La beauté, c'est cela. Qu'avons-nous réellement à chercher ; aucune éternité, souvent la misère, encore moins ce qui se ferait passer pour l'absolu en vous la vendant. Il faudrait pouvoir être un enfant face à la mer, le cœur battant de ne pouvoir tout contenir, pour ne serait-ce que murmurer cette étrange ouverture du vœu, cette étrange profondeur du souffle logé dans l'existence. Nous sommes bien trop contraires à nous-mêmes ; nous voudrions que rien ne meure, de la vie, des instants, de la fraîcheur, mais nous tuons sans cesse. La beauté n'a pas de place dans cette séparation. Nous sommes un feuillage qui s'agite ; le soleil écarte parfois les branches et la lumière nous nourrit tout à coup.
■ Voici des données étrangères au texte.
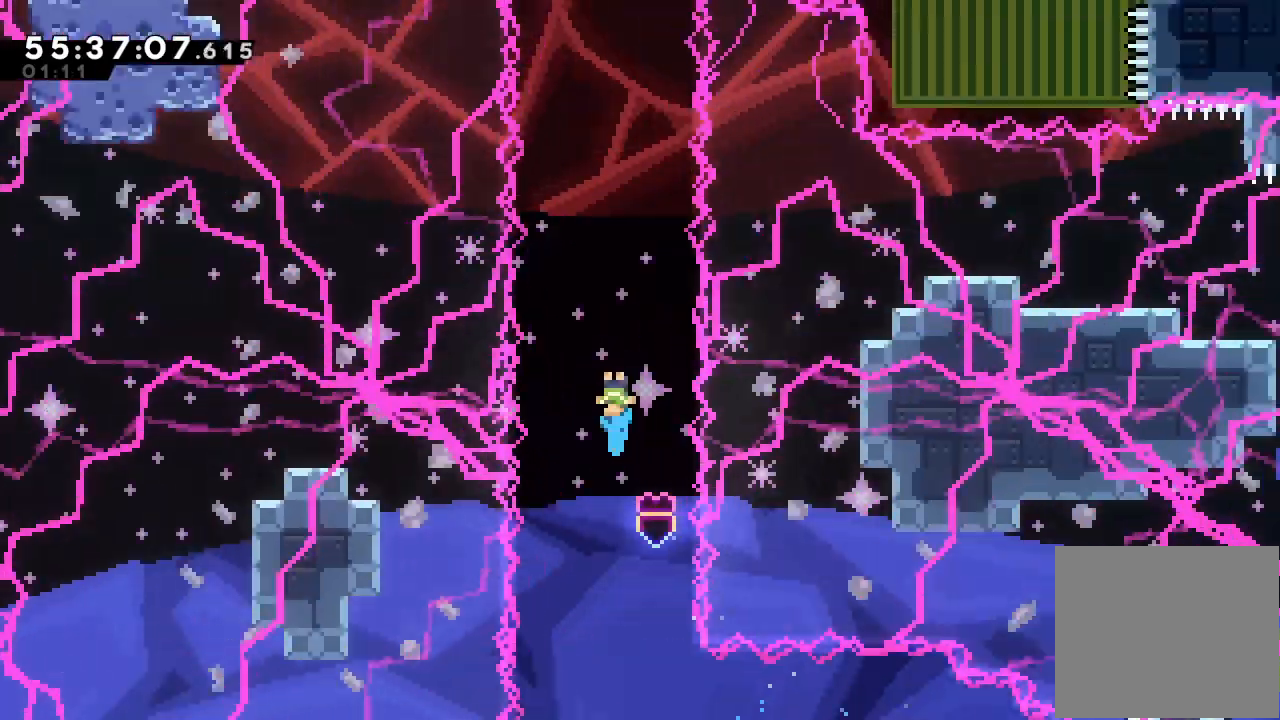
{"keys": [], "events": []}
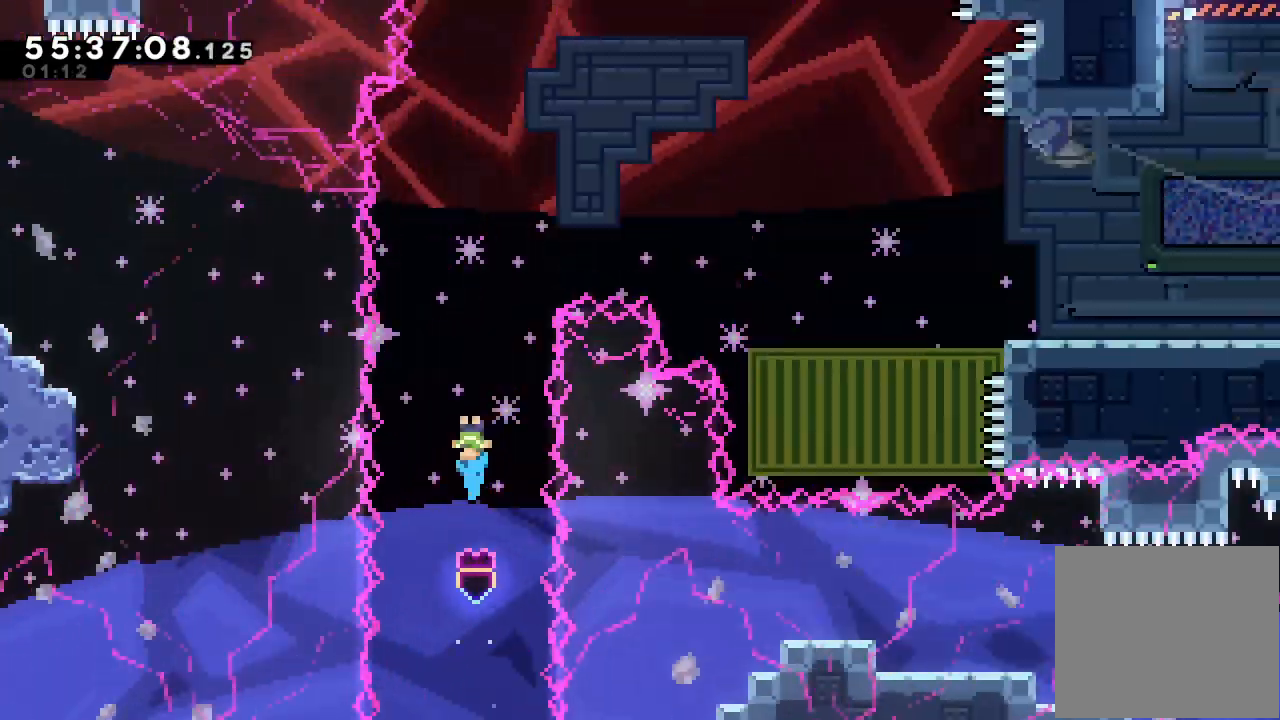
{"keys": ["right"], "events": [[200, "right", "down"]]}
C'est là tout ce que nous devons accepter, tout ce que nous devons cultiver ; c'est là l'ordre du monde.
Ce n'est qu'un signe, mais quel signe. La beauté n'est pas un conte qu'il faut oublier ; elle fait partie de ce monde. Elle est au langage ce qu'est la couleur sur les ailes d'un papillon. Elle ne nous est pas dédiée, aucun tapis rouge ne brille, nous avons simplement la chance d'exister, plus ou moins, entre elle parfois, la laideur, et la vie et la mort comme conditions permanentes.
Que dit donc le poète de tout cela ? Nous vivons de plus en plus déliés de la présence, du devenir, de la possibilité. Présence et possibilité de l'autre, mais aussi présence et possibilité du monde. L'attention est un joli mot, peut-être ce qui nous a donné un jour conscience. Attention, peut-être est-ce ce qui est le plus abîmé dans l'homme contemporain. Attention, le monde bannit qui ne sait tenir un feu dans les ruines de l'hiver. Attention, c'est la beauté qui fuit, ce don étrange dans l'existence qui s'accorde en profondeur à ce que nous sommes.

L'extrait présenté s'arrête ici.